- **Ziel 1**: Welcher Anteil aller Downloads ist laut der Schätzung der Musikindustrie im Artikel über Ein-Klick-Hoster illegal?
- **Ziel 2**: Führe den Artikel über Ein-Klick-Hoster nach seinem letzten Satz fort.

- **Bereitgestellter Text**:
——
# taz.de -- Urheberrecht im Internet: Der Trick mit dem toten Briefkasten
       
       > Rapidshare-Server laufen den Internet-Tauschbörsen langsam den Rang ab.
       > Die Netzpiraterie 3.0 stellt die kulturverarbeitende Industrie vor völlig
       > neue und schier unlösbare Probleme.
       
 (IMG) Bild: Hat man den Link, kann man downloaden. Gegen Bezahlung funktioniert das sehr fix.
       
       Der Kampf gegen widerrechtliche Kopien von Musik, Filmen und Software wird
       immer aussichtsloser. 95 Prozent aller Downloads sind illegal, schätzt die
       Musikindustrie. Seit Jahren mühen sich die Anwälte der Medienindustrie ab,
       vor allem gegen Nutzer von sogenannten Internet-Tauschbörsen vorzugehen.
       Sie sind beliebte Verbreitungswege, um Musik, Software und Filme
       millionenfach unters Volk zu bringen.
       
       Doch der Datenfluss der Internet-Tauschbörsen ist häufig langsam und wer
       hier Urheberrechte verletzt, kann leicht entdeckt werden. In diesen
       virtuellen Tauschringen werden PCs mit Hilfe einer Software weltweit
       vernetzt, die auch das Kopieren von Dateien zwischen den PCs automatisch
       abwickelt. Auch in Deutschland wurden schon Tausende dieser Internet-Nutzer
       mit kostspieligen Abmahnverfahren überzogen, weil sie Urheberrechte
       verletzt haben.
       
       Die Tauschbörsen waren allerdings nur ein Vorgeschmack auf die
       Netzpiraterie 3.0, die die Medienindustrie jetzt im Internet erlebt. Denn
       Filme, Musik und Software stehen nun auf Servern zum Abruf bereit, von
       denen jedermann mit geringem Risiko und maximalem Komfort herunterladen
       kann. Dieser Albtraum für Urheber hat einen Namen: "Ein-Klick-Hoster".
       
       Filehoster wie "uploaded", "megaupload" oder "ultrashare" bieten
       Speicherplatz wie auf einer riesigen öffentlichen Festplatte an. Es sind
       tote Briefkästen, in denen Internet-Nutzer anonym, kostenlos und nahezu
       unbegrenzt Dateien hinterlegen und wieder abrufen können. Zu finden sind
       dort aber nicht nur Familienfotos oder Urlaubsvideos, sondern auch jede
       Menge urheberrechtlich geschütztes Material. Die Bedienung ist einfach: Ein
       Klick zum Hochladen, einer zum herunterladen. Wer eine Monatsgebühr von
       wenigen Euro bezahlt, kann dies mit maximaler DSL-Geschwindigkeit tun. Für
       die Ein-Klick-Hoster ist das ein Millionen-Geschäft.
——
- **Datenzeilen**:
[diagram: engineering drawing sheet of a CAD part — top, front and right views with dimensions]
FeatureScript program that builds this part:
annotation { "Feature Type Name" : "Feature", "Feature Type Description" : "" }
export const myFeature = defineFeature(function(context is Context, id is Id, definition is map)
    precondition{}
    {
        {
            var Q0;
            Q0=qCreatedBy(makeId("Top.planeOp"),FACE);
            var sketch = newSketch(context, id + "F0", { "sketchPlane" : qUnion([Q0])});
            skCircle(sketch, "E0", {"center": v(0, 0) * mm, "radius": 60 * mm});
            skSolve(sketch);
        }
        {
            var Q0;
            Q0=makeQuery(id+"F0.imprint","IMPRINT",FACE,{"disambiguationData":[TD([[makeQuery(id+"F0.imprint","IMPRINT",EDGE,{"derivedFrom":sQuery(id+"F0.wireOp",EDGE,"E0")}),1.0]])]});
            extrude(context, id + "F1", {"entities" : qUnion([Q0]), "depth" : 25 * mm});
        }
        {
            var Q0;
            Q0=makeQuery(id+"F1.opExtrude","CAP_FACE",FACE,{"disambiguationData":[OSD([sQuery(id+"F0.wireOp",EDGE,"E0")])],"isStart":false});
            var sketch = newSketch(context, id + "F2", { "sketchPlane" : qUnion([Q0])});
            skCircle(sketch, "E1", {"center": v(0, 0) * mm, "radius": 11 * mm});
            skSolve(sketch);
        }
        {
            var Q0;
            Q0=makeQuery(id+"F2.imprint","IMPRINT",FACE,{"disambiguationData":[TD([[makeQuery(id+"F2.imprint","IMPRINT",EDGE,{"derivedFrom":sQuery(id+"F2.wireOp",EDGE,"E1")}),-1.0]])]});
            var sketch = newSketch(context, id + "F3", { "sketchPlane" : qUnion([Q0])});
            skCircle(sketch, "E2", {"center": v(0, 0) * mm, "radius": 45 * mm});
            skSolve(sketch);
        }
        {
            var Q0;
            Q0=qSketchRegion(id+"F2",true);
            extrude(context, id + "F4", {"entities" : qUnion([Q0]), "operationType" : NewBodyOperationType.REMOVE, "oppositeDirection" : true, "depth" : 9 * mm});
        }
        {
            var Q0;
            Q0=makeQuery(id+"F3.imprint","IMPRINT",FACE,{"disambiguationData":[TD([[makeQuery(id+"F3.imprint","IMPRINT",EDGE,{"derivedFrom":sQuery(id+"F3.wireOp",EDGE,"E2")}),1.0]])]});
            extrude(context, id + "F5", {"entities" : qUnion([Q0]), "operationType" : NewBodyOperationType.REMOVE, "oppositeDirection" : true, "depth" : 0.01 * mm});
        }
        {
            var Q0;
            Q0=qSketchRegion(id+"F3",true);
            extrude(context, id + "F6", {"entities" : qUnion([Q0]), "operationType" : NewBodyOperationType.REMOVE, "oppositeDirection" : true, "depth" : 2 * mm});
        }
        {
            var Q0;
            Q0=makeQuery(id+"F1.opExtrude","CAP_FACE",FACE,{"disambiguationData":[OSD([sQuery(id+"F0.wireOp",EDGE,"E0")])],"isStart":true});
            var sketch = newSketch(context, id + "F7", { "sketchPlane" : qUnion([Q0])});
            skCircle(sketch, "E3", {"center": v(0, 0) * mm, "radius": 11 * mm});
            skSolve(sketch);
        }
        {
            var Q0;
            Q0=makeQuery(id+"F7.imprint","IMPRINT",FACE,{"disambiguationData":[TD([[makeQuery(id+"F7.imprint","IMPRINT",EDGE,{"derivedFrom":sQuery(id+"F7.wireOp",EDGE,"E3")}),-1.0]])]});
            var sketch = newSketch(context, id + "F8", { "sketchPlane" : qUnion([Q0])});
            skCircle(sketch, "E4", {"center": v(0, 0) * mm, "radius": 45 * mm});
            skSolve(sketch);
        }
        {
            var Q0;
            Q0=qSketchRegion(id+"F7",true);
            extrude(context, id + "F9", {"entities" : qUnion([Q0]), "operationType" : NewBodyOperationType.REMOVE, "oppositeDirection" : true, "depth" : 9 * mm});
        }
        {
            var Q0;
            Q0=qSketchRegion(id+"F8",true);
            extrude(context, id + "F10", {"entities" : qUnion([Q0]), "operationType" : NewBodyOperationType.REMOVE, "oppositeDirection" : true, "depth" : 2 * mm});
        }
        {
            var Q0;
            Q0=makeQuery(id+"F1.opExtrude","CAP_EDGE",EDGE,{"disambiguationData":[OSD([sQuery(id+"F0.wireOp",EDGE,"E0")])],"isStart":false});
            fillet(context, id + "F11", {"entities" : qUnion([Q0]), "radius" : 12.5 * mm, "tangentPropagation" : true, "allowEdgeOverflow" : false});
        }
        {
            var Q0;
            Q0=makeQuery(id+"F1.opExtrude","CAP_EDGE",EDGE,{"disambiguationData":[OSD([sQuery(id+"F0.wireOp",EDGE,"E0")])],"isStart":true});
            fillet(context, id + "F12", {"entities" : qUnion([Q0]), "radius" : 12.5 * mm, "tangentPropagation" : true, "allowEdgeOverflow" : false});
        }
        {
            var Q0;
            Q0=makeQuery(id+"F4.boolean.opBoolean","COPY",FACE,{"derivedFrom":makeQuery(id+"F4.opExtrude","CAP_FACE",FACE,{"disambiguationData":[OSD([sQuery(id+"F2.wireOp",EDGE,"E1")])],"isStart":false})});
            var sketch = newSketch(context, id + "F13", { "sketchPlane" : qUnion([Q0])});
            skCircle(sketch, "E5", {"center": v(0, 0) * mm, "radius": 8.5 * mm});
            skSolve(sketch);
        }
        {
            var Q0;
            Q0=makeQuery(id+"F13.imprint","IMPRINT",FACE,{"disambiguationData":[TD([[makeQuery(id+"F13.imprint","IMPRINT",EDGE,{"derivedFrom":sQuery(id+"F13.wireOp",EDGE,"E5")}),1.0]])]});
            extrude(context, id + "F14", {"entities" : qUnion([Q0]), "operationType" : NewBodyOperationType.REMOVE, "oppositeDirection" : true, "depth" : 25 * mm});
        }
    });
——
- **Schriftliche Antwort 1**: 95 Prozent.

- **Schriftliche Antwort 2**:
       "Von unseren Servern laden zu jeder Tages- und Nachtzeit mehrere Millionen
       Nutzer gleichzeitig Dateien hoch oder herunter", sagt Bobby Chang, Chef des
       weltweit größten Ein-Klick-Hosters "Rapidshare". Die Rapidshare AG mit Sitz
       im schweizerischen Städtchen Cham hat sich innerhalb von drei Jahren in die
       Top 20 der am meisten besuchten Web-Seiten weltweit katapultiert.
       Rapidshares Internet-Leitungen können pro Sekunde mehrere hundert Gigabit
       Daten verschicken.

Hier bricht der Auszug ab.